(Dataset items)
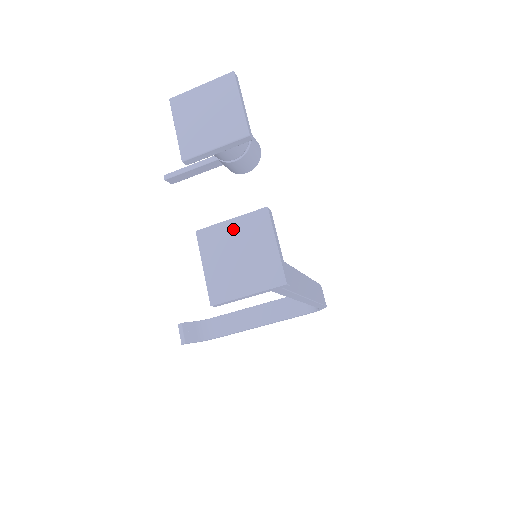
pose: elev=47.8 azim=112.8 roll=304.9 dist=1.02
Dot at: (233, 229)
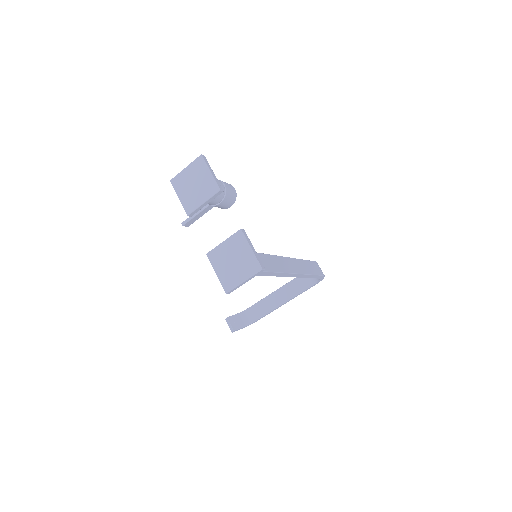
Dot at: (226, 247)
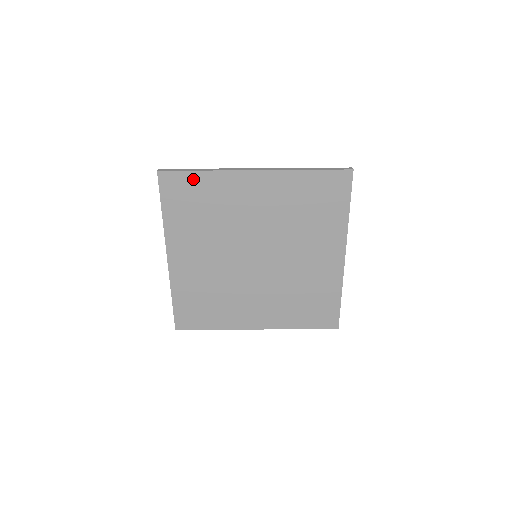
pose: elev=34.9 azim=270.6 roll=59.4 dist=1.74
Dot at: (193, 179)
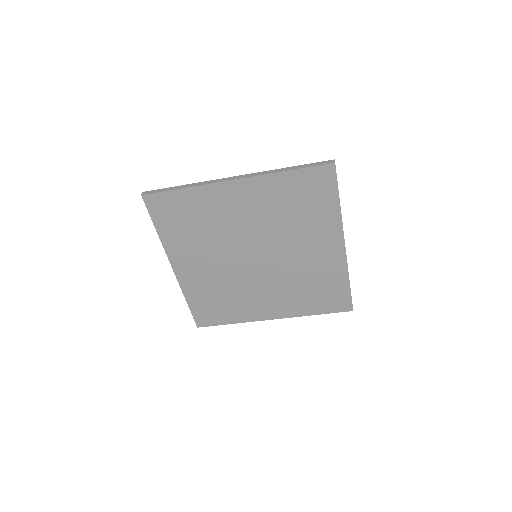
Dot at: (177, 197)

- [EXERCISE TASK]: Copy every line of the rows above word for word, leaving out the pictures.

- [WRITTEN RESPONSE]:
pose: elev=47.8 azim=112.8 roll=304.9 dist=1.02
Dot at: (233, 229)
Dot at: (226, 247)
pose: elev=34.9 azim=270.6 roll=59.4 dist=1.74
Dot at: (193, 179)
Dot at: (177, 197)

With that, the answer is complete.